Listed entries:
* * * * *

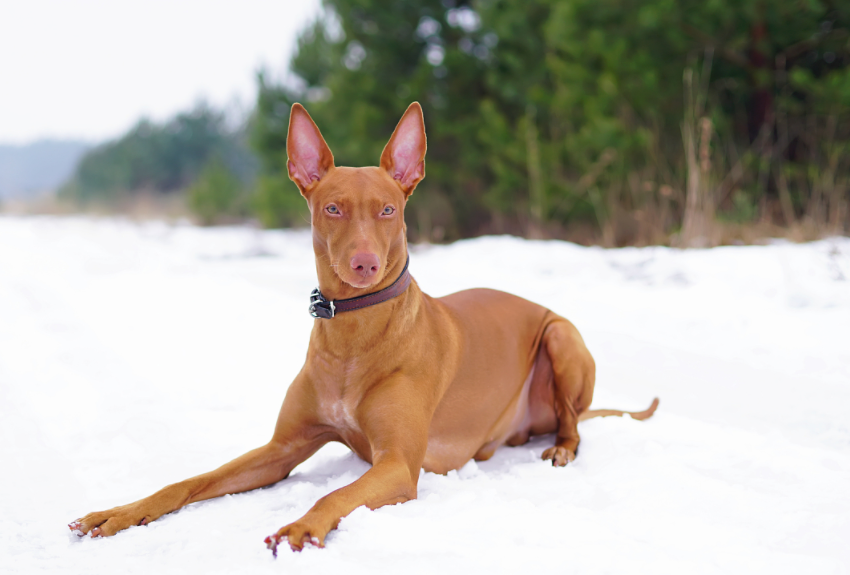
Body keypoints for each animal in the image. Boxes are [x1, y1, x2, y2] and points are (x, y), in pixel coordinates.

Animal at [69, 102, 660, 552]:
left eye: (388, 211)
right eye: (332, 208)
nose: (364, 266)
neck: (353, 334)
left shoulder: (398, 465)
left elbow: (333, 494)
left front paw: (303, 525)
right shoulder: (281, 448)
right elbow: (192, 480)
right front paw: (122, 512)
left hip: (560, 336)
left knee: (574, 423)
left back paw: (561, 448)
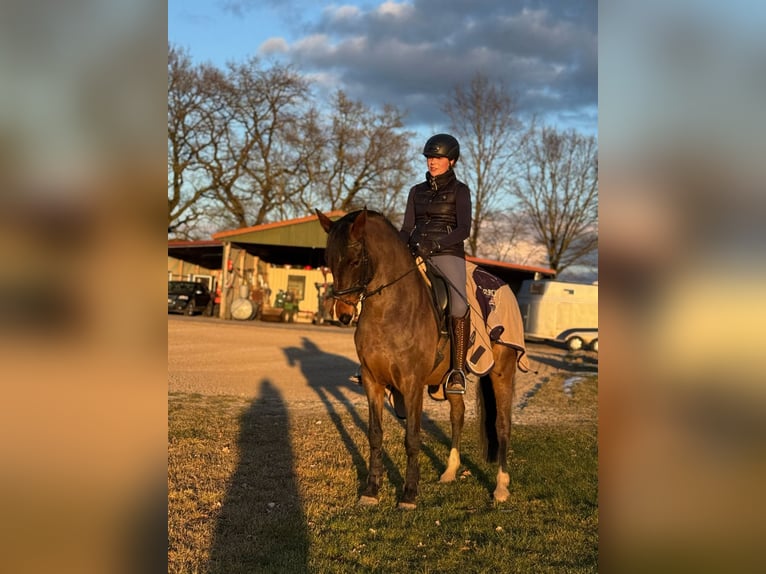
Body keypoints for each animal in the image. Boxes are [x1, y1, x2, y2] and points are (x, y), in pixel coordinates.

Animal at [316, 209, 520, 510]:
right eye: (328, 260)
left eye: (354, 260)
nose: (342, 313)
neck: (390, 310)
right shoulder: (372, 382)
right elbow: (375, 435)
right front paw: (371, 490)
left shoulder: (412, 385)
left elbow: (412, 437)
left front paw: (409, 494)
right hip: (451, 382)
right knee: (457, 416)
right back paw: (449, 472)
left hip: (502, 373)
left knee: (502, 425)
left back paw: (501, 487)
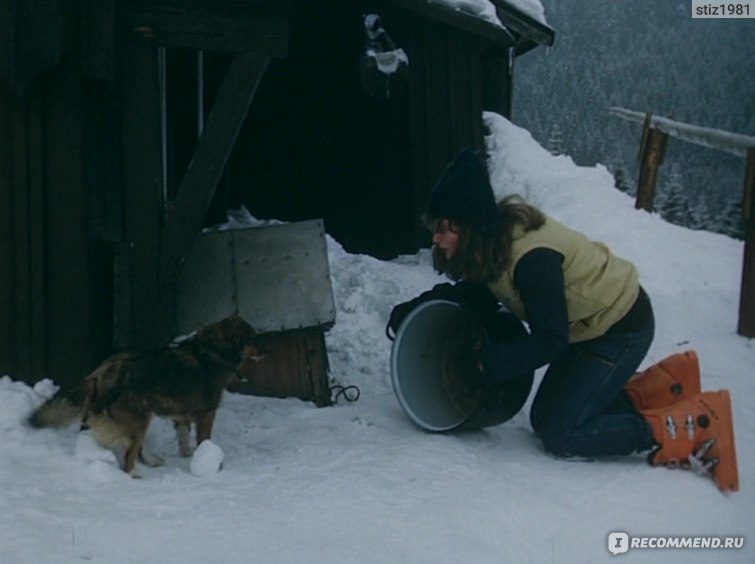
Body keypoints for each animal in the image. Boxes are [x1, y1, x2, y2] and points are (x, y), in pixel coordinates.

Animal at [28, 316, 268, 478]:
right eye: (251, 337)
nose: (265, 352)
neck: (214, 350)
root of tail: (102, 373)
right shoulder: (206, 413)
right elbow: (204, 440)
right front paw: (211, 463)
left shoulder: (181, 414)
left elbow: (183, 435)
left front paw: (188, 454)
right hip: (140, 417)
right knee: (129, 455)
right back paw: (134, 474)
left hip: (141, 415)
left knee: (136, 445)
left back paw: (151, 461)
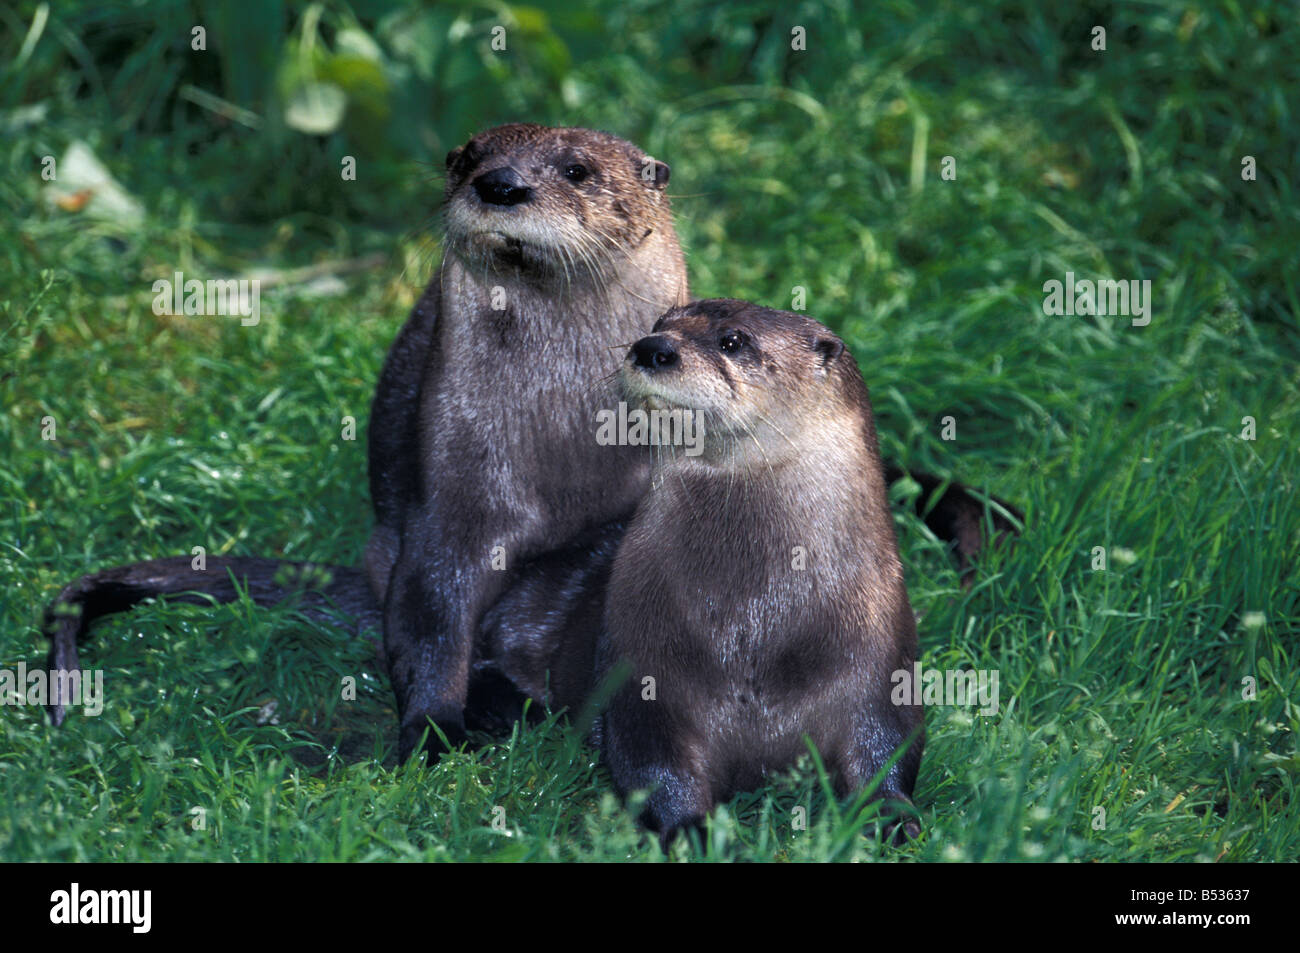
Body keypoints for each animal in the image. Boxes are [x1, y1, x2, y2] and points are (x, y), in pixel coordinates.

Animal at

* * * * *

Exercise aim: An exact, word-for-word version of the material is required, free of pictures.

Your solution:
Body keypoints for each animal in the image. Boxes are [x1, y1, x2, y2] and points are (x, y), in pixel coordinates.

Animal at [69, 102, 660, 552]:
left eye: (388, 211)
right eye: (332, 208)
nose: (364, 266)
neck: (353, 334)
left shoulder: (398, 465)
left elbow: (333, 494)
left front paw: (303, 525)
right shoulder: (281, 448)
right elbow: (192, 480)
right front paw: (122, 512)
left hip: (560, 336)
left knee: (574, 423)
left back paw: (561, 448)
Body keypoints for each animal in the image. Boxes are [x1, y1, x2, y2] and points are (x, y), in pixel coordinates.

Animal at [316, 209, 520, 510]:
right eye: (328, 260)
left eye: (354, 260)
nose: (342, 313)
neck: (390, 310)
right shoulder: (372, 382)
right elbow: (375, 435)
right front paw: (371, 490)
left shoulder: (412, 385)
left elbow: (412, 437)
left front paw: (409, 494)
right hip: (451, 382)
right knee: (457, 416)
right back paw: (449, 472)
left hip: (502, 373)
left knee: (502, 425)
left back paw: (501, 487)
Body keypoints for each animal in the image. Boxes are [x1, y1, x2, y2] and points are (x, y), in pixel coordinates.

Animal at [28, 316, 268, 478]:
right eye: (251, 337)
nose: (265, 352)
neck: (214, 350)
root of tail: (102, 373)
right shoulder: (206, 413)
right elbow: (204, 440)
right front paw: (211, 463)
left shoulder: (181, 414)
left elbow: (183, 435)
left front paw: (188, 454)
right hip: (140, 417)
right knee: (129, 455)
right back paw: (134, 474)
left hip: (141, 415)
left knee: (136, 445)
left back paw: (151, 461)
Body keypoints for each animal in the image. Boxes are [x1, y1, x2, y2] and points are (x, y), in pixel coordinates.

Animal at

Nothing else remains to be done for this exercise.